# Malawi Mbuna Species identification



## ikonangelf (Jul 29, 2012)

Can anyone identify this Malawi Mbuna species? 
ALSO can you tell me if it's a male or female? (My OB Peacock just spit out fry who look exactly like this little one)


----------



## DJRansome (Oct 29, 2005)

Can't see the image.


----------



## Deeda (Oct 12, 2012)

I can see the pic but can't help on an ID, sorry.


----------



## noki (Jun 13, 2003)

Sorry, the fish looks really vague, doesn't look like anything in that pic.

Does the fish ever turn blue? The bars ever get distinct? Is there color or bars in the dorsal fin?


----------



## ikonangelf (Jul 29, 2012)

Well, it has an orange blaze along the top fin. Does get black stripes occasionally and is orange along the bottom. No striping on his tail fin.


----------



## ikonangelf (Jul 29, 2012)

For anyone's interest, I've been informed that this fish is a Labidochromis sp. Hongi Island. Subdominant males will normally display a drab brownish purple coloration with some orange or yellow highlights. I bought him at the same time I bought my other Hongi who is much more boldly colored.

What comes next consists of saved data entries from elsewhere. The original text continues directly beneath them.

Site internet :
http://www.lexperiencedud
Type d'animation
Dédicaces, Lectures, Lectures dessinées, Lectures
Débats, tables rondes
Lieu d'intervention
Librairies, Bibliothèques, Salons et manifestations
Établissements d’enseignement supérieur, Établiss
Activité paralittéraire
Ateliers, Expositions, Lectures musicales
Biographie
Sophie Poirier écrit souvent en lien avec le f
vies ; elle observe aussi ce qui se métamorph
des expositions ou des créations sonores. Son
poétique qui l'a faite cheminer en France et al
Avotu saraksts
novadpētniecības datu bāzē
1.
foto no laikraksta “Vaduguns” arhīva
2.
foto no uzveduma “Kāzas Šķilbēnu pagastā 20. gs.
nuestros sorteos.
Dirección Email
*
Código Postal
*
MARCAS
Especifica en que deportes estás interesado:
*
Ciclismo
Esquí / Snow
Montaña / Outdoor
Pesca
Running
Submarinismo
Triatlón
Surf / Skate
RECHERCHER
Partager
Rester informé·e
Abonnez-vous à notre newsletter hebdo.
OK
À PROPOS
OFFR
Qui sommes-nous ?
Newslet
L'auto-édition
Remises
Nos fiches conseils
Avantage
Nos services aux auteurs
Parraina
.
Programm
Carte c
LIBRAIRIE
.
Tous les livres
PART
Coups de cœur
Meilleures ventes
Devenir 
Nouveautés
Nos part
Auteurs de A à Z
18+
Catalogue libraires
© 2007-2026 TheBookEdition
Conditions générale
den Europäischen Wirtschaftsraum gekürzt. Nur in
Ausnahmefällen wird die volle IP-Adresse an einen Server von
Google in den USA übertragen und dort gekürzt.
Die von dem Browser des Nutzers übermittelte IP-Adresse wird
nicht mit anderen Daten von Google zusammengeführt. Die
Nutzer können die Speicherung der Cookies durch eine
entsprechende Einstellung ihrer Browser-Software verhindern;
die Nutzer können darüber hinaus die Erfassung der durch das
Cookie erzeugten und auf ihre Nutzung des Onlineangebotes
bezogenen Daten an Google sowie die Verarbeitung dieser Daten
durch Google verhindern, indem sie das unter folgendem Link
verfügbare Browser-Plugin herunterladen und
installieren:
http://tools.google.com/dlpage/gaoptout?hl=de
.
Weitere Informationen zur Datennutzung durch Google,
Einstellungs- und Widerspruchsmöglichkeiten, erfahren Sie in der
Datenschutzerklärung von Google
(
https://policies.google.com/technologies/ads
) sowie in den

Thank you to all for taking a look and attempting to help.


----------



## frdimitry00 (Dec 26, 2015)

could you help me to identify this mbuna male

DSC01586.JPG


----------



## Sinister-Kisses (Jul 19, 2013)

Hybrid.

Is there a reason you're posting in another member's thread?


----------



## Randymc5 (Dec 9, 2015)

Looks like yellow top mabamba


----------